Ignoring someone who tells you they are in pain is doing harm. Doing nothing can be doing harm. Ridiculing and demeaning a person is doing harm.
I wish I could stay that I tore back the curtain and lined up that surgeon with a steely glare and told him all of that stuff that I just wrote down. Explained to him the life of chronic pain and how disgustingly the system treated you if you had something that wasn’t quite ‘text book’. If your bloodwork wasn’t quite typical. If your scans didn’t show much. I wish I’d talked to him and made him understand and that he then contritely went down to see that girl then and there.
But that’s a fairy tale. I wasn’t at all strong. I lay there and listened. I did nothing. I felt terrible for her, but I did nothing.
I hope the intern went and saw her. If she’s the same intern (and I believe she was) then I am sure she went and did the consult.
But I wish I had said something.
That surgeon would not have listened to me. That surgeon will never listen to anyone. But I wish I’d tried.

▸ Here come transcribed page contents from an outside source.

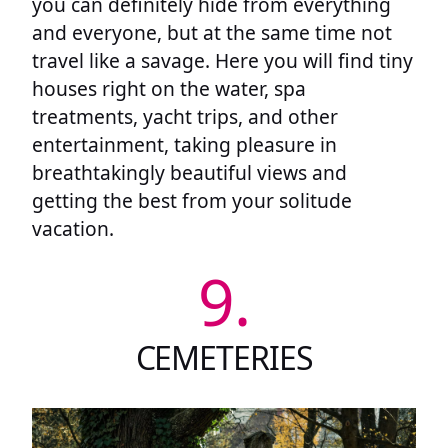
you can definitely hide from everything
and everyone, but at the same time not
travel like a savage. Here you will find tiny
houses right on the water, spa
treatments, yacht trips, and other
entertainment, taking pleasure in
breathtakingly beautiful views and
getting the best from your solitude
vacation.
9.
CEMETERIES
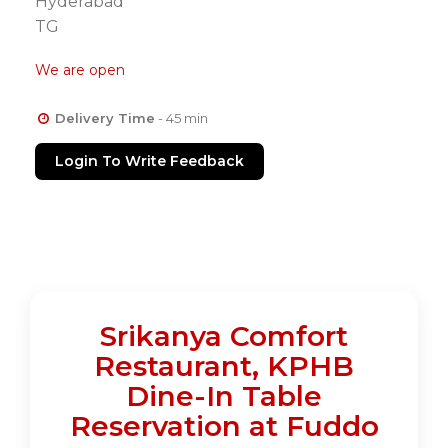
Hyderabad
TG
We are open
Delivery Time
- 45 min
Login To Write Feedback
Srikanya Comfort
Restaurant, KPHB
Dine-In Table
Reservation at Fuddo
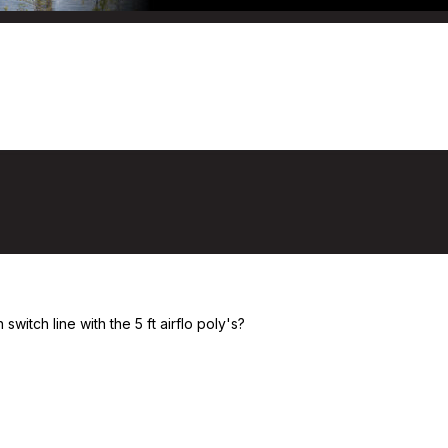
eaders
itch line with the 5 ft airflo poly's?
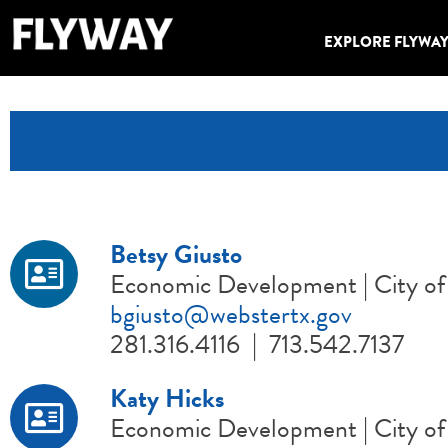
EXPLORE FLYWA
Betsy Giusto
Economic Development | City of
bgiusto@webstertx.gov
281.316.4116 | 713.542.7137
Katy Hicks
Economic Development | City of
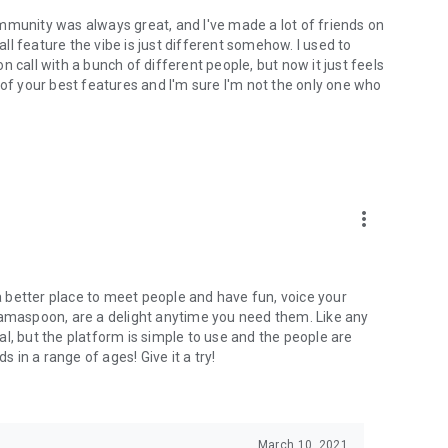
mmunity was always great, and I've made a lot of friends on
l feature the vibe is just different somehow. I used to
 call with a bunch of different people, but now it just feels
ne of your best features and I'm sure I'm not the only one who
more_vert
 a better place to meet people and have fun, voice your
mamaspoon, are a delight anytime you need them. Like any
l, but the platform is simple to use and the people are
s in a range of ages! Give it a try!
March 10, 2021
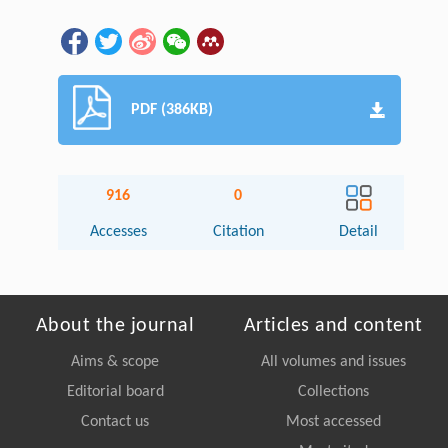
PDF (386KB)
916
0
Accesses
Citation
Detail
About the journal
Articles and content
Aims & scope
All volumes and issues
Editorial board
Collections
Contact us
Most accessed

I have stood up to consultants, believe me it is not easy. But at least I sleep at night. With a clear conscience, I did my best for all of those I cared for. What a pompous self opinionated ass. Kick his butt all the way out of the hospital.
I am very glad that there are people like you who stand up to the God complex doctors. You are brave and strong and have very likely saved lives. Thank you.
Wow, what a jerk. Abdominal pain is no joke. I have gastritis land it can be miserable!
It may not be too late to do something. You could always put in a complaint in writing, ok you can’t prove it, it was hearsay, but it would be down in black and white and maybe, just maybe someone would then watch him, listen to him, maybe even ask the intern if she can corroborate the complaint. Especially after your own personal experience with your consultant at the same ER. People like this are in the wrong job, period. I do hope the young girl got the help she needed.